Thursday, February 20, 2020

"Everything Bad is Good for You"

(How Today's Popular Culture is Actually Making Us Smarter)
-by steven johnson
2005
How often does a book challenge, nay change, the way you look at the world? Few of us seek such change...we're drawn to books the way we're drawn to people, choosing those who reinforce what we want to believe.

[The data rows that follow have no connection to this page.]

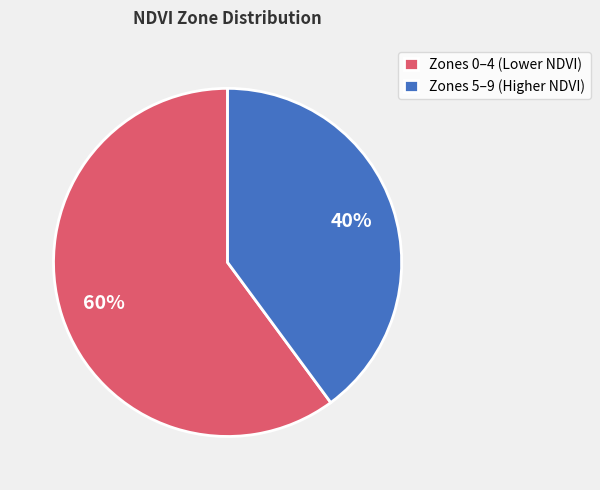

To the nearest percent, what portion does Zones 5–9 (Higher NDVI) represent?

40%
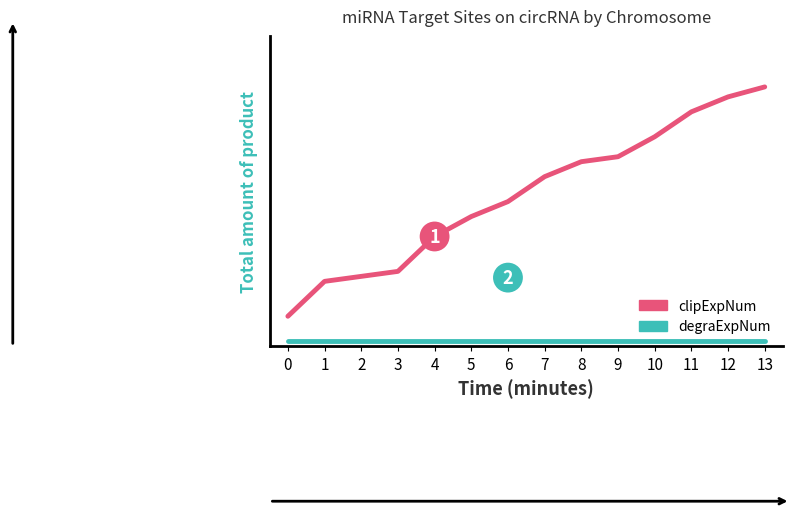

What is the difference between the highest and lowest values at 5?

25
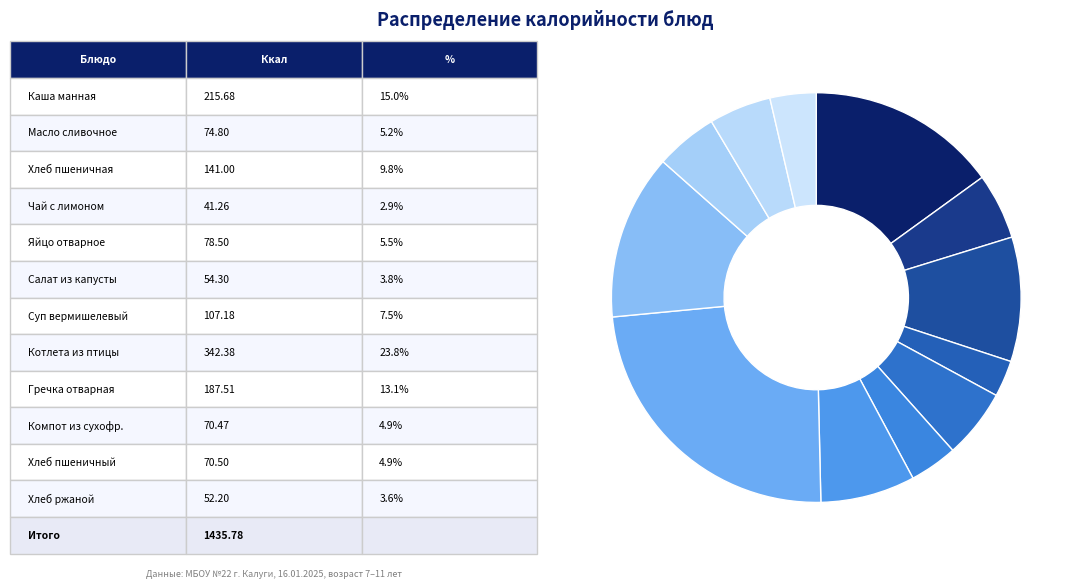

How many slices are in this pie chart?

12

I thought i was a cutting-edge progressive. This book exposed me as a crusty conservative: "Damned TV...reality shows and thirteen CSIs! Infernal video games, stripping our youth of their social skills and conditioning them to hyper-violence! Go read a book, go outside!" Yes, that was me. And while those positions aren't entirely wrong (most reality shows worship at the altar of cutthroat narcissism, and too many shows and games desensitize us to violence), the larger charge of TV and video dumbing our culture down couldn't be more wrong. The opposite has taken place over the past fifty years - average IQs have been climbing at a steady rate. Johnson makes a compelling case that the single greatest cause is the genre-shifting leaps of complexity in TV plots and video games. The average show forty years ago involved a single plot moving forward to its own resolution. Today, we ingest cornucopias of subplots and co-plots that resolve over the course of a season (or many seasons). "Reduced attention spans"? Steven thinks not. The first video game? Pong. Now, they require weeks of intense problem-solving to master. Human brains constantly seek challenge, and the marketplace obeys that mandate, or its product dies. As for social skills, you could easily argue that books are more crippling than video games, which force players to problem-solve (and prioritize, and long-term strategize) with other online humyns. And surprise, hyper-violent games are a minority among the most successful games ever.

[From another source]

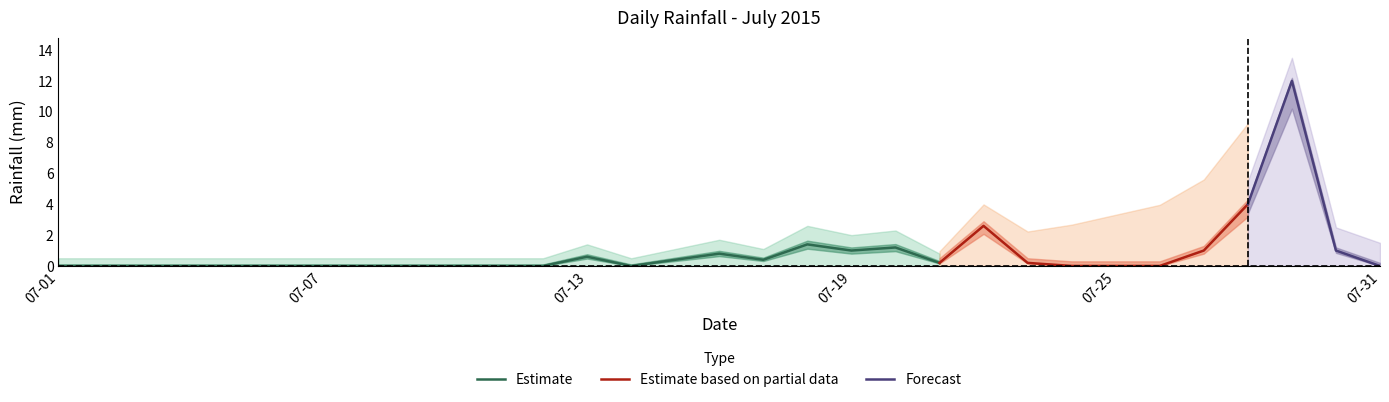

Reading left to right, what are all the values shown in this chart?

0.0	0.0	0.0	0.0	0.0	0.0	0.0	0.0	0.0	0.0	0.0	0.0	0.6	0.0	0.4	0.8	0.4	1.4	1.0	1.2	0.2	2.6	0.2	0.0	0.0	0.0	1.0	4.0	12.0	1.0	0.0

But wait - there's more! Reality shows force you to constantly evaluate contestants' emotional IQs, to project who will succeed or fail. In doing so, we sharpen our own social skills. And the "degradation" of politics in the TV age, where style (or looks) triumph over substance? Johnson takes the opposite view - that we now have an intimacy with politicians we were heretofore denied, which allows us to assess their emotional skills. In the era of sound bites, much is lost...but much is gained. Johnson asks whether nixon lost to kennedy not because he was ugly or nervous, but because the glare of lights revealed something intuitively untrustworthy. I'm not ready to swallow that one fully, but it's a question worth asking. The lincoln/douglas debates showed prodigious mental agility and decisiveness...yet also revealed nothing about how the candidates might run a meeting or resolve a dispute.

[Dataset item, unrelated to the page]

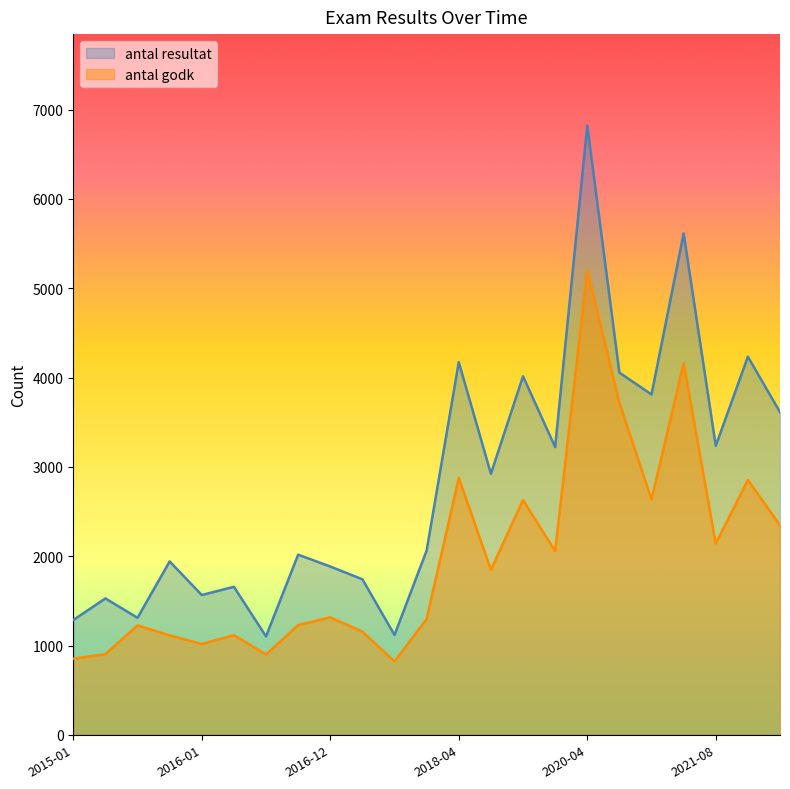

The antal resultat series shows 1285 at 2015-01. True or false?

True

In an era when public schools have long been declining, how have IQs kept rising? There has to be an outside factor. Johnson points out that this cultural leap in smarts isn't affecting the visionaries, whose population percentage has remained constant, but rather the large mass in the middle of the curve. The people who watch TV and play games.
A brilliant offering, steven. Thank you for keeping us on our toes.